* **Texto proporcionado**

Intentar reconstruir lo que ha sido la trayectoria artística de Salvador Montesa significa retrotraerse a la década de los años cincuenta, cuando nuestro autor, recién terminados sus estudios académicos, se inicia en el trabajo de pintor. Es éste un período lleno de dificultades que se inserta plenamente en la Valencia de posguerra y que va a marcar el trabajo de toda una serie de artistas que dan sus primeros pasos a lo largo de este decenio.

Montesa pertenece a esta generación, marcada por las privaciones económicas del momento y la falta de medios formativos que pudieran abrir sus horizontes hacia el mundo de la modernidad. Pero este reencuentro con la modernidad, tras el corte cultural y artístico que significó la Guerra civil y el nuevo régimen político, no fue generalizado. Muchos autores prefirieron mantenerse dentro de una tónica más tradicional, hecho que les permitió conectar mejor con un público más habituado al arte académico. Sólo unos pocos artistas valencianos apostaron por un lenguaje de renovación que permitiera el cultivo de aquellas formas de expresión artística que en Europa gozaban de plena aceptación.

El contexto artístico que se respira en esos años permanece fiel a una estética de signo realista que encuentra en la mimesis de la realidad el objetivo supremo del arte. Ser pintor significa adquirir una pericia artesana que le permita reproducir el modelo, objeto de interés en cada momento. Además, la semilla de Sorolla había calado muy hondo en las instituciones docentes del momento y en el mejor de los casos la preocupación por el estudio de la luz en los distintos momentos del día y su riqueza de matices era una de las escasas alternativas al citado realismo.

* **Tareas**
a – En el texto sobre Salvador Montesa, ¿por qué muchos autores prefirieron mantenerse dentro de una tónica más tradicional? Responde en una a tres oraciones.
b – Duplica, de los registros, el tramo que va desde la línea que contiene "name author: R. Br." hasta la línea que contiene "name author: Greene", ambas incluidas.
El texto y los registros son materiales independientes entre sí.

* **Material fuente**
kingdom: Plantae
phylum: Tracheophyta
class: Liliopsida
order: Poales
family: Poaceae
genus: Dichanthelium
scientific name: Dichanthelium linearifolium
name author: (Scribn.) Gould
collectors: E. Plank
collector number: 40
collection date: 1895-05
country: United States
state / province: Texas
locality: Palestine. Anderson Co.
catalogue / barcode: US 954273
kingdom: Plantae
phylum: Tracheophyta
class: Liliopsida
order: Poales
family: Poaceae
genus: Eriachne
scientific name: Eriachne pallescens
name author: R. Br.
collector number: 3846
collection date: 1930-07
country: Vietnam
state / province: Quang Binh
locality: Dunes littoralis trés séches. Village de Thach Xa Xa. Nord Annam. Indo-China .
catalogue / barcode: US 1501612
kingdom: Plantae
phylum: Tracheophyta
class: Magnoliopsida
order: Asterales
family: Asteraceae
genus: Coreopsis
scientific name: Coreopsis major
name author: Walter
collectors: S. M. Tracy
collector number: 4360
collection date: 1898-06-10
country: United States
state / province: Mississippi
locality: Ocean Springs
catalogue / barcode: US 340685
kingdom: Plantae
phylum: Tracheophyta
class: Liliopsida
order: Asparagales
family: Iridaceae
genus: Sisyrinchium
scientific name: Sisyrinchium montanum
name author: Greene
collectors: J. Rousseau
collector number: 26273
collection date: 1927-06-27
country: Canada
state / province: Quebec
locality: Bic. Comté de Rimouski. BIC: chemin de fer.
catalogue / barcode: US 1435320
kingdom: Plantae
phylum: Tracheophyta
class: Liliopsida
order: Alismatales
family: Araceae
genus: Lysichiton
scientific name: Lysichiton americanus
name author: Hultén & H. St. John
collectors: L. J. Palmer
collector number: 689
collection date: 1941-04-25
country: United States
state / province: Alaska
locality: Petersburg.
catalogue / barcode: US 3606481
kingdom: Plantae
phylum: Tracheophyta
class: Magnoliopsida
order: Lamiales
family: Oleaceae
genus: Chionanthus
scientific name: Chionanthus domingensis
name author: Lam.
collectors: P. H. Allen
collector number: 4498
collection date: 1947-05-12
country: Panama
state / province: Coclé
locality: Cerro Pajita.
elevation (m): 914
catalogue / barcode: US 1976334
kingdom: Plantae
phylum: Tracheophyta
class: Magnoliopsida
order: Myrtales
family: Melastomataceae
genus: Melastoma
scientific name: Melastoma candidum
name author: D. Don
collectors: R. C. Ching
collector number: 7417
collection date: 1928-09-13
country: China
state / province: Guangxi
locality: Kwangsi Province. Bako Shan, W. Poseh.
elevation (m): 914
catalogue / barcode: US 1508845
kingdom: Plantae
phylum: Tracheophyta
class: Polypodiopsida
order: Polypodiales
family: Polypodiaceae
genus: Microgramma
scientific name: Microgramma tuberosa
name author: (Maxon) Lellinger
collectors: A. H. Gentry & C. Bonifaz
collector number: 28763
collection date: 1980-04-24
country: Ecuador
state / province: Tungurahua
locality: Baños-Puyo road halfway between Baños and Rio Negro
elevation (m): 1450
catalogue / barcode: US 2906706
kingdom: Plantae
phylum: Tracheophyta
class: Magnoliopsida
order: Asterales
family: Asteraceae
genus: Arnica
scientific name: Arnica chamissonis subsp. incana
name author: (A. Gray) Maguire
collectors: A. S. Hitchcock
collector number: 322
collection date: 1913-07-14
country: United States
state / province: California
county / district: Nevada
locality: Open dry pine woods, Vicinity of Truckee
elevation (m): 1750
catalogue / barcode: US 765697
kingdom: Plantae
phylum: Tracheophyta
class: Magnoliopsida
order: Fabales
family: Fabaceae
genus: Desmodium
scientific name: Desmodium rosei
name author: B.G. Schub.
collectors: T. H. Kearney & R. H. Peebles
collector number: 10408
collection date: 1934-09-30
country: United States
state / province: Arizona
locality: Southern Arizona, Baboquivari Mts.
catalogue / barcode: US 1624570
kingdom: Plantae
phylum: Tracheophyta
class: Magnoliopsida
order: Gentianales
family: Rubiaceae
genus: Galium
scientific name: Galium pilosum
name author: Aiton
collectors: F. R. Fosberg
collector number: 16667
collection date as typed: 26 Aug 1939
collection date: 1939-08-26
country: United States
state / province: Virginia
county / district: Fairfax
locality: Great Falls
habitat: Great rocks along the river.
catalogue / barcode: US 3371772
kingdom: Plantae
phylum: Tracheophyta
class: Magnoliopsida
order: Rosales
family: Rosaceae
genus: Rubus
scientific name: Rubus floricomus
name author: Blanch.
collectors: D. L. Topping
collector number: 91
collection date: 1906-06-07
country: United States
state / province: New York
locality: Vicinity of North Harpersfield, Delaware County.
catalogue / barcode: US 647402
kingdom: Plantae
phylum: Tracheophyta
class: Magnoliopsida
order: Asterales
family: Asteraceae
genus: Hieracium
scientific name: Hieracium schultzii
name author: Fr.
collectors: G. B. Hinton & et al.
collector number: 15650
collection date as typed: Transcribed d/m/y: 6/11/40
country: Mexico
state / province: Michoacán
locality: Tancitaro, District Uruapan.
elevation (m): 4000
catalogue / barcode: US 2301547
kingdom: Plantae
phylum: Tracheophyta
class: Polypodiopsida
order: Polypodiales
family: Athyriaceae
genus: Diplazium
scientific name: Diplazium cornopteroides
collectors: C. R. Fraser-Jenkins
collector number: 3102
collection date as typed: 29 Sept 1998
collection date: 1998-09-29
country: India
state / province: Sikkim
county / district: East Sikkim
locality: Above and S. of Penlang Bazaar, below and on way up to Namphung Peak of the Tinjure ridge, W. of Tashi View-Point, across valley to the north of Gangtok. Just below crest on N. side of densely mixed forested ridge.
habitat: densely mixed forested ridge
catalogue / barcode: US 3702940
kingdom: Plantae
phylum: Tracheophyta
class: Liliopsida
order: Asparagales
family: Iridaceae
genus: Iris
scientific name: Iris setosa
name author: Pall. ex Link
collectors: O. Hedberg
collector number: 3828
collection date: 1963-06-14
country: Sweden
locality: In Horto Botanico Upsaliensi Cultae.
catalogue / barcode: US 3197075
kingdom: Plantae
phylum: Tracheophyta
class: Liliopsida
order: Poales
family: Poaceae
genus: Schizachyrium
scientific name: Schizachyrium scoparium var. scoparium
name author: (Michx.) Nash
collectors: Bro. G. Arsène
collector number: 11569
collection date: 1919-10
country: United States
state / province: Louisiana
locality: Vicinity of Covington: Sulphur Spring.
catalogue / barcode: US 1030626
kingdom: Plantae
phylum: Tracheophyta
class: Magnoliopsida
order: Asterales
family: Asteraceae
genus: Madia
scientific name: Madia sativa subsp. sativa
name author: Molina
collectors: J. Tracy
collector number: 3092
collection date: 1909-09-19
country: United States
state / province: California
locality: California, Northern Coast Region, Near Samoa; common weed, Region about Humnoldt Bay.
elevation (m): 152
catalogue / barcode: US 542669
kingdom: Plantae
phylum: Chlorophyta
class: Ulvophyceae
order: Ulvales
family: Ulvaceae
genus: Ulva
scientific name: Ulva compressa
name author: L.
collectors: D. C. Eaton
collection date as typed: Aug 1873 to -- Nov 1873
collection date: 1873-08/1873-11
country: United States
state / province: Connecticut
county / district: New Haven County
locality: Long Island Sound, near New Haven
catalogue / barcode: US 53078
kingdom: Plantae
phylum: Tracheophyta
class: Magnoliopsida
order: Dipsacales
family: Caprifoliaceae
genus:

* **Respuestas por tarea**
a – Porque esa tónica más tradicional les permitió conectar mejor con un público más habituado al arte académico.

b –
name author: R. Br.
collector number: 3846
collection date: 1930-07
country: Vietnam
state / province: Quang Binh
locality: Dunes littoralis trés séches. Village de Thach Xa Xa. Nord Annam. Indo-China .
catalogue / barcode: US 1501612
kingdom: Plantae
phylum: Tracheophyta
class: Magnoliopsida
order: Asterales
family: Asteraceae
genus: Coreopsis
scientific name: Coreopsis major
name author: Walter
collectors: S. M. Tracy
collector number: 4360
collection date: 1898-06-10
country: United States
state / province: Mississippi
locality: Ocean Springs
catalogue / barcode: US 340685
kingdom: Plantae
phylum: Tracheophyta
class: Liliopsida
order: Asparagales
family: Iridaceae
genus: Sisyrinchium
scientific name: Sisyrinchium montanum
name author: Greene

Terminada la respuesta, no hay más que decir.